鍋の番をしていると外から馬の足音が聞こえた。窓から覗くと騰様が馬を降りて、近くの木に馬を繋いでいるところだった。火を消してから慌てて玄関まで出迎えると、騰様が険しい顔をして入って来る、荷物を持とうと膝を付くと手でそれを制した。
「殿はどこだ」
「まだ書斎にいらっしゃるかと」
「馬だけ頼む」
「かしこまりました」
騰様がこのように急いておられるのも珍しい、咸陽で何かあったのだろうか。外に出て、木に繋がれた馬の綱を外して、ゆっくりと厩舎へと移動させる。水と乾草を用意してやるとじゃぶじゃぶと水を飲み始めた、よっぽど喉が渇いたらしい。艶やかな毛並みに手の平を滑らせて、お疲れ様と声を掛けた。

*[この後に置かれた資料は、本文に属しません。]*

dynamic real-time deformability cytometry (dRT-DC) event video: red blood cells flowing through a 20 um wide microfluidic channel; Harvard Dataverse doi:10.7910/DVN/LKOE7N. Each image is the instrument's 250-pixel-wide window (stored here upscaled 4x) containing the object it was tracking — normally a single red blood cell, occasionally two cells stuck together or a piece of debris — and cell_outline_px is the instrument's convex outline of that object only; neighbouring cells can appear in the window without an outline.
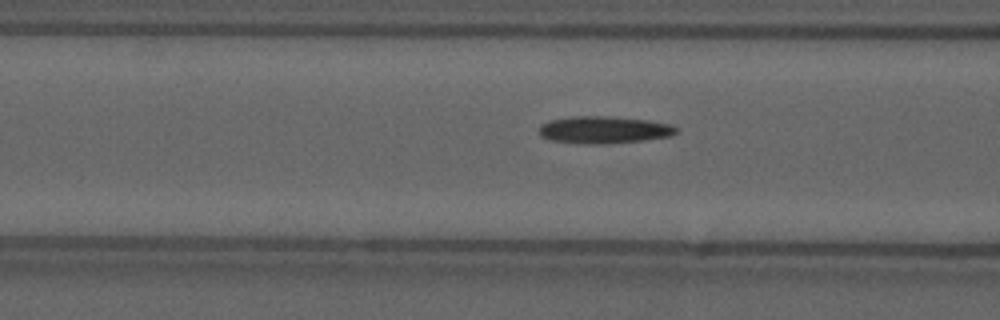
{"species": "common noctule bat (a hibernating species)", "species_latin": "Nyctalus noctula", "temperature_condition": "cold", "stored_images_in_passage": 16, "camera_frame_rate_fps": 3000, "um_per_image_px": 0.085, "animal": {"sex": "male", "forearm_length_mm": 52.5}, "frame": {"image": 1, "passage_image": 14, "time_ms": 4.333, "image_size_px": [1000, 320], "cell_outline_px": [[680, 128], [676, 132], [668, 136], [644, 140], [604, 144], [584, 144], [552, 140], [540, 136], [540, 124], [552, 120], [572, 116], [608, 116], [648, 120], [668, 124]], "centroid_in_image_um": [51.33, 11.03], "position_along_channel_um": 115.3, "area_um2": 21.62}}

炊事場へ戻り、途中になっていた食事の支度を再開する。騰様は書斎で王騎様とお話をしているらしいが、お二人が出てくる気配は一向にない。お茶を持って行った時の王騎様は深く考え込みながら腕を組んでおられ、それだけでも何か大きな事が起こっているのだと分かった。
「晶霞」
振り返ると入口の方で家人の老翁が手招きをしていた。湯殿の用意をしていたはずだが終わったのだろうか。
「王騎様達はまだ湯殿へは行かなさそうだな」
「ええ、長くかかりそうです」
「ちょっと腰が痛くて横になりたいんだ」
「後は私がやっておきますから、休んでいて下さい」
腰を押さえながらありがとうと言い、部屋へ戻る老翁を見送った。食事の支度はもうすぐ終わるから、とこれからの予定を考えながら鍋の中を混ぜる。一通りの料理を作り終えたので、食卓に器や箸の準備を整え書斎に向かった。
「王騎様、お食事の支度が出来ました」
中に向かって声を掛ける、すぐに分かりましたと変わらない声が返ってきたので少し安心して下へ降りた。湯殿へ寄って王騎様のお召し物を置いてから食卓へ戻る、お酒やお茶を用意しているうちに王騎様達が降りてきた。
「騰様もお食事にされますよね」
「ああ、お前の料理は美味いからな」
騰様も先ほどとは違い、声色も様子もいつものようだった。ご飯をよそって椀物と副菜を用意する、最初にお酒を飲まれる際は、主菜を最後にといつも決まっているので副菜の味を少し濃くしてお酒に合うようにしていた。
「失礼致します」
王騎様と騰様の杯に酒を注ぐ、透明の波がゆらゆらと揺れていた。その風景を見て、あ、前にもこんな事が、と朧気な記憶が脳を掠めた。
「今日は貴女も一緒に食べましょうか」
「えっ、でも、」
「たまにはいいでしょう」
腰を痛めた老翁を思い出した、知られたら怒られるだろうな。でも王騎様と一緒に食事が出来る機会もそうない。
「さあ、食事にしましょう」
今日は王騎様のお言葉に甘えてもいいかな。大きく頷いて、食卓にもう一人分の用意をする、王騎様の隣に招かれて席に着いた、向かいには騰様が座っている、ああ、この風景に見覚えがあったと瞼を閉じた。